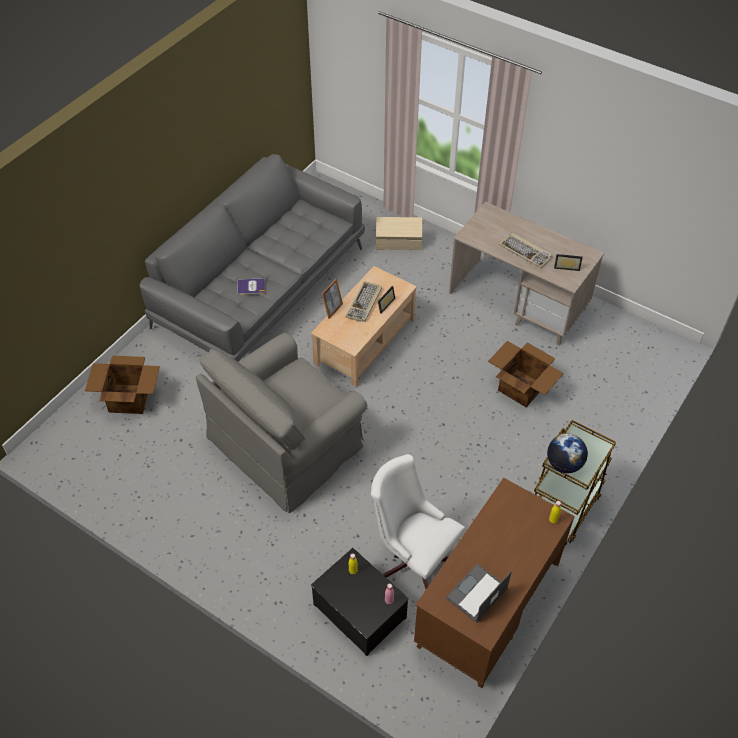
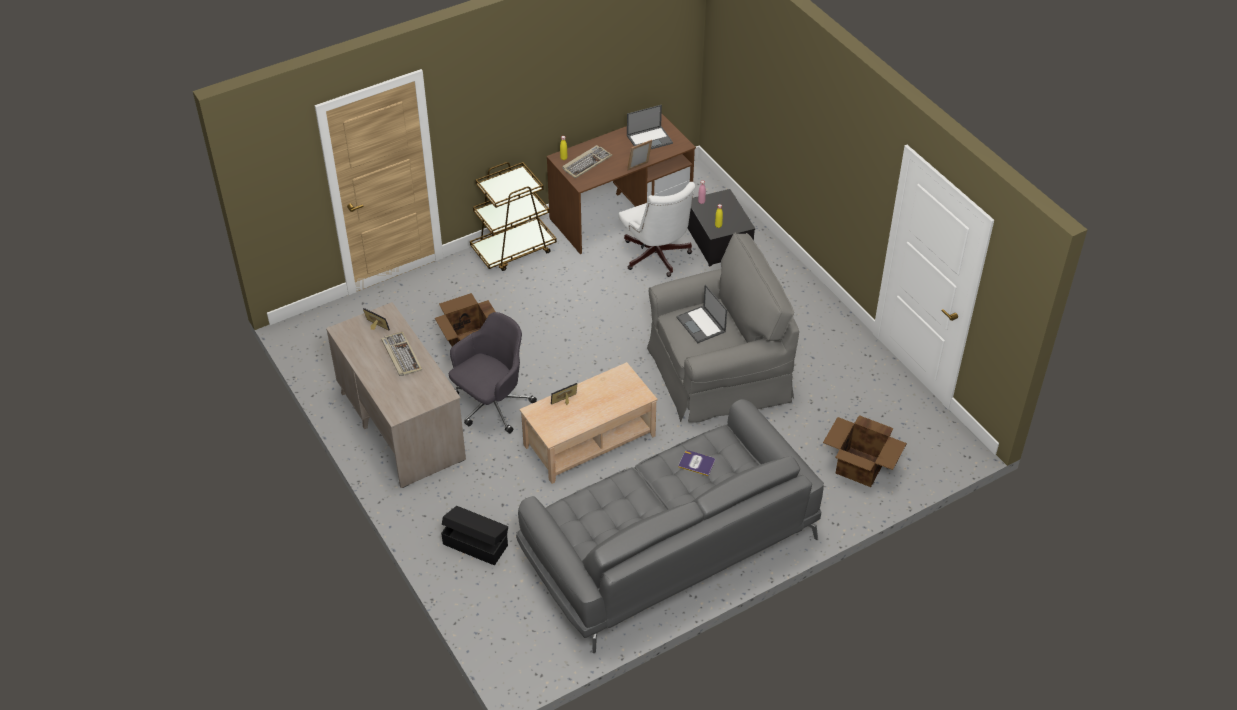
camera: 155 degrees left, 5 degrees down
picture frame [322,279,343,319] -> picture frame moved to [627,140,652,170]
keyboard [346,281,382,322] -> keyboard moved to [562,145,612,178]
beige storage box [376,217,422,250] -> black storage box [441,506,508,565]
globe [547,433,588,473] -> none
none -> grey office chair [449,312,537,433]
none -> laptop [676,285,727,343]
==
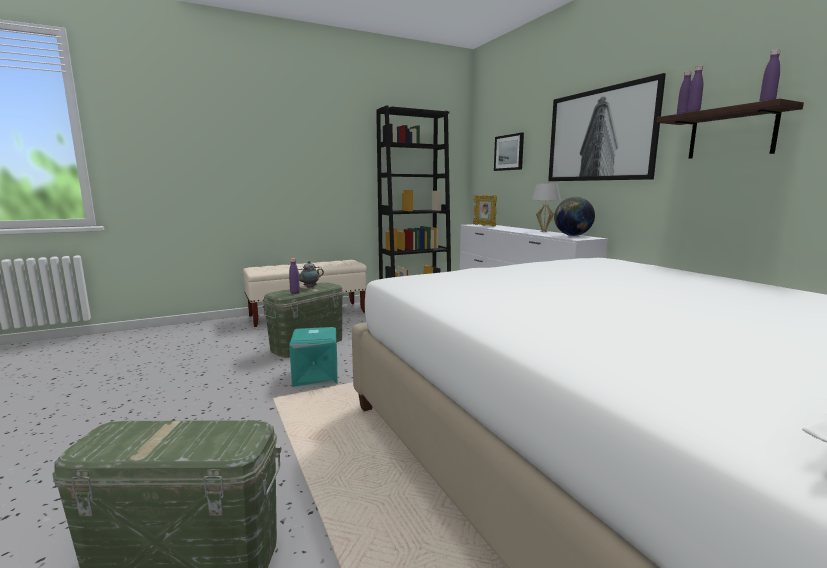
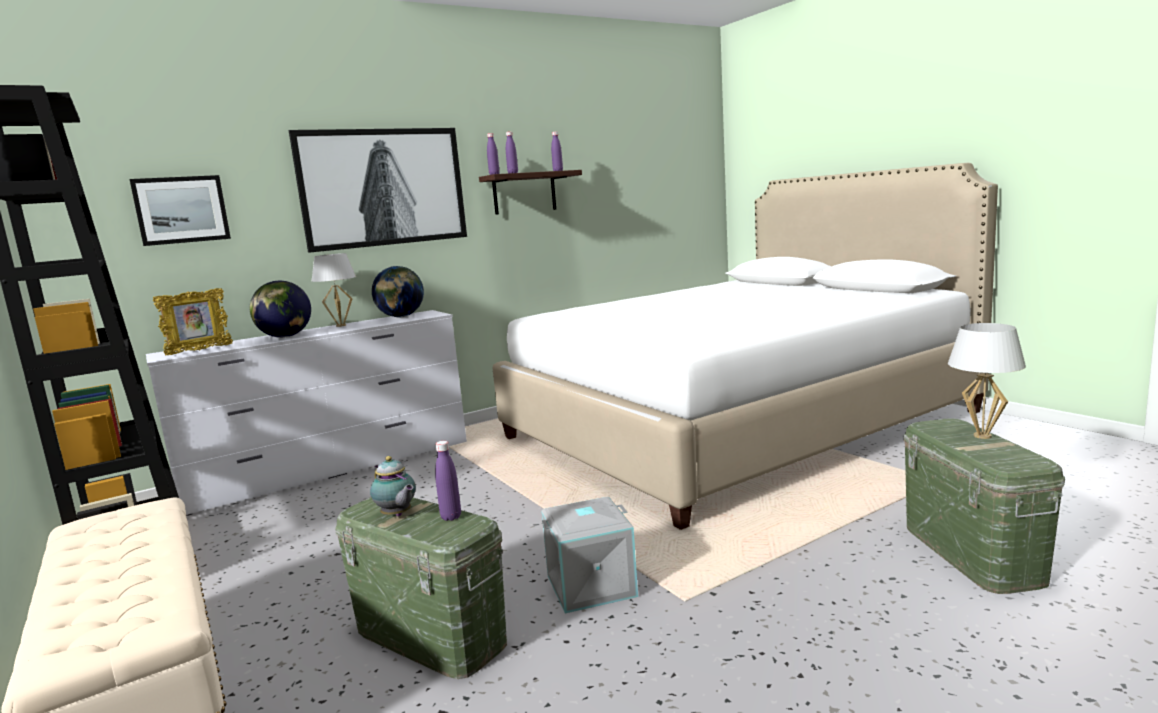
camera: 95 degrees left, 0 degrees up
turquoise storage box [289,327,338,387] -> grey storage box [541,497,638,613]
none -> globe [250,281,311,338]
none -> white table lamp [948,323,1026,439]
--
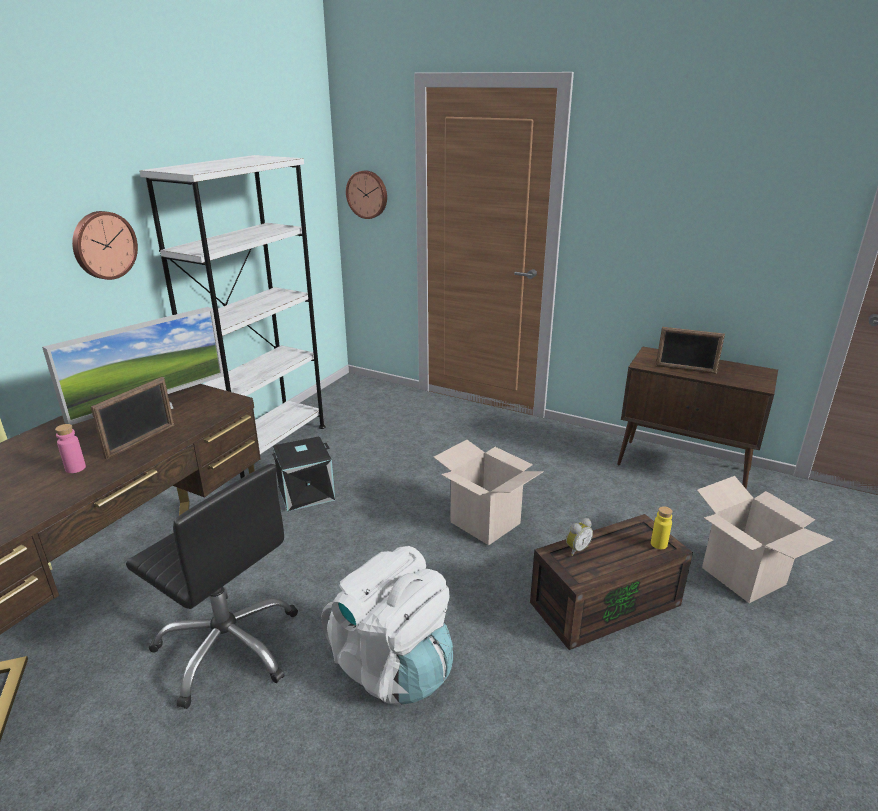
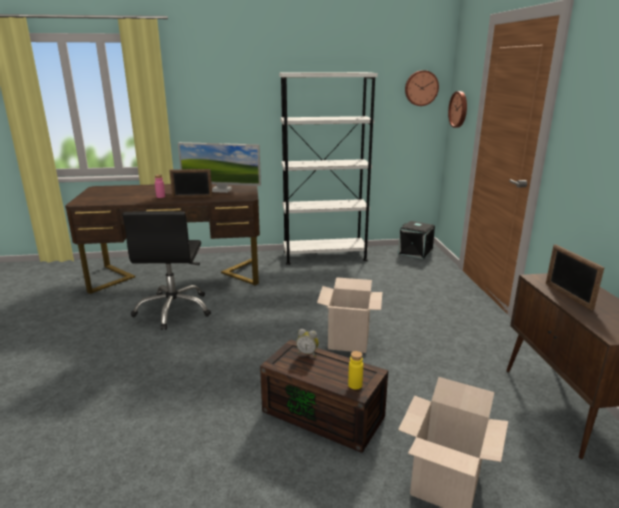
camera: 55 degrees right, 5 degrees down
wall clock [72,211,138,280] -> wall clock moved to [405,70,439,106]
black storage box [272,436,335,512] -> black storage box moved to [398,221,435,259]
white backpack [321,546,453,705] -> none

#### WHAT YOU WILL DO
In the entries above, please find the line with "camera: 155 degrees left, 5 degrees down" and the line with "none -> laptop [676,285,727,343]", then write out exactly those two lines and every line between them, and nothing more.

#### REPLY
camera: 155 degrees left, 5 degrees down
picture frame [322,279,343,319] -> picture frame moved to [627,140,652,170]
keyboard [346,281,382,322] -> keyboard moved to [562,145,612,178]
beige storage box [376,217,422,250] -> black storage box [441,506,508,565]
globe [547,433,588,473] -> none
none -> grey office chair [449,312,537,433]
none -> laptop [676,285,727,343]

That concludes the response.